[EXERCISE DATA]
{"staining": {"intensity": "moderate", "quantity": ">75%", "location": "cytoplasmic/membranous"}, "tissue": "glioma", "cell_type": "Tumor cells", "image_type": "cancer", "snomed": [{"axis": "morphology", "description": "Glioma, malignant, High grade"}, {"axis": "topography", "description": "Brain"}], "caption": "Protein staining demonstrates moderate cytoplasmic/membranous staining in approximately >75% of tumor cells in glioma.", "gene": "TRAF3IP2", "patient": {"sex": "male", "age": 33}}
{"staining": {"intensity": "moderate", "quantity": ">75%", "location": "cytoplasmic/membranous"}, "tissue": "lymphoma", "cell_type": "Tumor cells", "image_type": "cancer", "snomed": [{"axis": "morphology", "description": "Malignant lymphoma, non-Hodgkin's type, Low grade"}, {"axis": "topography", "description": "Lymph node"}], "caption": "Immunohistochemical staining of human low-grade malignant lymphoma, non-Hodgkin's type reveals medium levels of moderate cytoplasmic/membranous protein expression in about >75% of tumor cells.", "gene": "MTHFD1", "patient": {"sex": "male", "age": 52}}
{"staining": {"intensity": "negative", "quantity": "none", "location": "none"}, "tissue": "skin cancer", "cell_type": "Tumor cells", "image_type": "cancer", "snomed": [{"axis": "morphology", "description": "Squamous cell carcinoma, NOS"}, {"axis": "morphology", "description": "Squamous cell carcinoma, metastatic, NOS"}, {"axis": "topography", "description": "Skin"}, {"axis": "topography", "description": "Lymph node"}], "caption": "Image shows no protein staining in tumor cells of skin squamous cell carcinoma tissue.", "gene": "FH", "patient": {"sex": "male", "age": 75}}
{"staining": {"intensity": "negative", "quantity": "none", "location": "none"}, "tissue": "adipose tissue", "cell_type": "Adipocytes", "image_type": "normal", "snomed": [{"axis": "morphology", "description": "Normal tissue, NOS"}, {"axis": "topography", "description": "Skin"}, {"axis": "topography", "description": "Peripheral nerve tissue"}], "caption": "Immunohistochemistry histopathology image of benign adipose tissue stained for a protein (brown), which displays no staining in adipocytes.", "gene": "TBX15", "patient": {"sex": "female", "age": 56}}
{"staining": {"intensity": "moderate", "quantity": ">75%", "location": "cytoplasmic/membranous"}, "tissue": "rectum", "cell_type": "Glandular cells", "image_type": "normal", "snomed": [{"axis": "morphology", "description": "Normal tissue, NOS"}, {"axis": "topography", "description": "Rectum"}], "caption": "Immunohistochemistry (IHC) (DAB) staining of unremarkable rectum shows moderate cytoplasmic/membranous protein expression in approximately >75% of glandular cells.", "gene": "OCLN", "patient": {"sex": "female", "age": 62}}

[REQUIREMENT] Return, with no change at all, every line in the entries above from the line containing "shows no protein" through the line containing "histopathology image of".

[COMPLETED EXERCISE]
{"staining": {"intensity": "negative", "quantity": "none", "location": "none"}, "tissue": "skin cancer", "cell_type": "Tumor cells", "image_type": "cancer", "snomed": [{"axis": "morphology", "description": "Squamous cell carcinoma, NOS"}, {"axis": "morphology", "description": "Squamous cell carcinoma, metastatic, NOS"}, {"axis": "topography", "description": "Skin"}, {"axis": "topography", "description": "Lymph node"}], "caption": "Image shows no protein staining in tumor cells of skin squamous cell carcinoma tissue.", "gene": "FH", "patient": {"sex": "male", "age": 75}}
{"staining": {"intensity": "negative", "quantity": "none", "location": "none"}, "tissue": "adipose tissue", "cell_type": "Adipocytes", "image_type": "normal", "snomed": [{"axis": "morphology", "description": "Normal tissue, NOS"}, {"axis": "topography", "description": "Skin"}, {"axis": "topography", "description": "Peripheral nerve tissue"}], "caption": "Immunohistochemistry histopathology image of benign adipose tissue stained for a protein (brown), which displays no staining in adipocytes.", "gene": "TBX15", "patient": {"sex": "female", "age": 56}}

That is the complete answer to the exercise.